Prove if $f$ has a right inverse function: $f\circ g=id_x$ $\iff$ $f$ is onto $Y$
Solution 1:
For $\boxed{\Leftarrow}$: assume $f$ is surjective. Then, for all $y\in Y$ there exists $x_y\in X$ such that $f(x_y)=y$. Define $g\colon Y\to X$ to be the function which maps each $y\in Y$ to such $x\in X$ (if there is more than one $x$, then the function $g$ maps $y$ to one of them chosen in an arbitrary way. This excludes the possibility that $g$ map $y$ to two distinct values, in which case it wouldn't be a function). It follows that $$ \forall y\in Y,\quad f\circ g(y) = f( g(y) ) = f(y_x) = y $$ and $f\circ g=id_Y$.

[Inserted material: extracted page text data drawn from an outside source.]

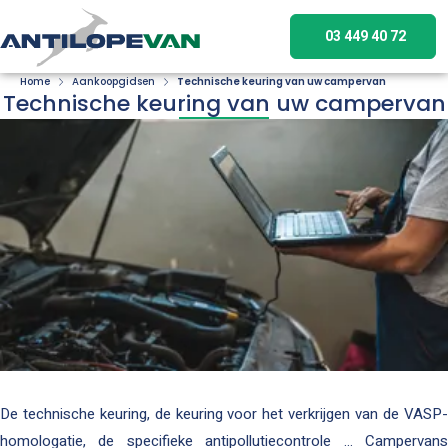
03 449 40 72
Home
Aankoopgidsen
Technische keuring van uw campervan
Technische keuring van uw campervan
De technische keuring, de keuring voor het verkrijgen van de VASP-
homologatie, de specifieke antipollutiecontrole ... Campervans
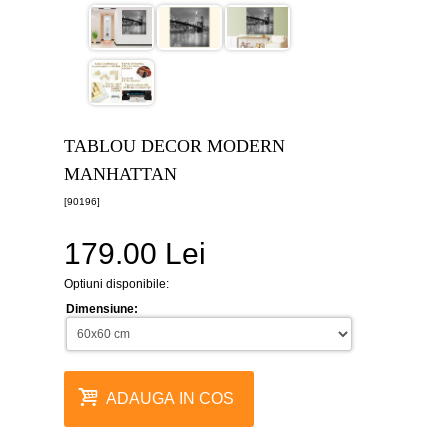
canvas
5
piese
-
>
Tablouri
canvas
6
TABLOU DECOR MODERN
piese
-
MANHATTAN
>
[90196]
Tablouri
canvas
179.00 Lei
7
piese
-
Optiuni disponibile:
>
Dimensiune:
Tablouri
abstracte
-
>
ADAUGA IN COS
Tablouri
flori
-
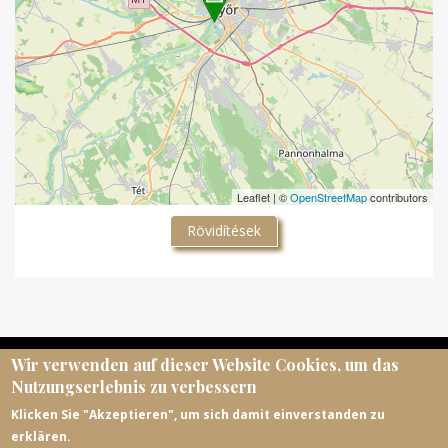
Leaflet | ©
OpenStreetMap
contributors
Rövidítések
Wir verwenden auf dieser Website Cookies, um das
© Magyar Egyházi Levéltárosok Egyesülete, 2026.
Nutzungserlebnis zu verbessern
meltematricula@gmail.com
Klicken Sie "Akzeptieren", um sich damit einverstanden zu
erklären.
https://melte.hu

For $\boxed{\Rightarrow}$: assume $f\colon X\to Y,g\colon Y\to X$ are such that $f\circ g=id_Y$. Then for each $y\in Y$, $x_y\stackrel{\rm def}{=} g(y)\in X$ is a preimage of $y$ by $f$, as $f(x_y)=f\circ g(y) = id_Y(y)=y$. Hence $f$ is surjective.
Solution 2:
$\Leftarrow)$ For all $y\in Y$ there's $x\in X$ such that $f(x)=y$ so define $g$ by $$g\colon Y\rightarrow X,\quad y\mapsto x$$ and we have $$f\circ g=id_Y$$
$\Rightarrow)$ Let $y\in Y$ so $f\circ g(y)=id_Y(y)=y$ so let $x=g(y)\in X$ hence we have $$\exists x=g(y)\in X,\quad f(x)=y$$ so $f$ is onto.